Exercise prompt:
Each entry below should be retyped exactly, with nothing omitted.

——————————

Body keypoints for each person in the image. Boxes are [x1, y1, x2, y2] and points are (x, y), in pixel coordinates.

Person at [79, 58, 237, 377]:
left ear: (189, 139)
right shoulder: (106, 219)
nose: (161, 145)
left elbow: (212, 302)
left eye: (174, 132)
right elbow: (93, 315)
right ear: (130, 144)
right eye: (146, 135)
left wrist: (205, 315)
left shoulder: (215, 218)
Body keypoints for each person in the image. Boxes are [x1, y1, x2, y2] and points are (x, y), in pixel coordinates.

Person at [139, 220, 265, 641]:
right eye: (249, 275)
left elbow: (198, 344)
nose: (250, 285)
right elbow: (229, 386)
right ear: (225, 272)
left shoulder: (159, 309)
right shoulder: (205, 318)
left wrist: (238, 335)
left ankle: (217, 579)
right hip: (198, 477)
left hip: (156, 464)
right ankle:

——————————

Task answer:
Body keypoints for each person in the image. Boxes are [x1, y1, x2, y2] and points are (x, y), in pixel coordinates.

Person at [79, 58, 237, 377]:
left ear: (189, 139)
right shoulder: (106, 219)
nose: (161, 145)
left elbow: (212, 302)
left eye: (174, 132)
right elbow: (93, 315)
right ear: (130, 144)
right eye: (146, 135)
left wrist: (205, 315)
left shoulder: (215, 218)
Body keypoints for each person in the image. Boxes are [x1, y1, x2, y2] and points are (x, y), in pixel coordinates.

Person at [139, 220, 265, 641]:
right eye: (249, 275)
left elbow: (198, 344)
nose: (250, 285)
right elbow: (229, 386)
right ear: (225, 272)
left shoulder: (159, 309)
right shoulder: (205, 318)
left wrist: (238, 335)
left ankle: (217, 579)
right hip: (198, 477)
left hip: (156, 464)
right ankle:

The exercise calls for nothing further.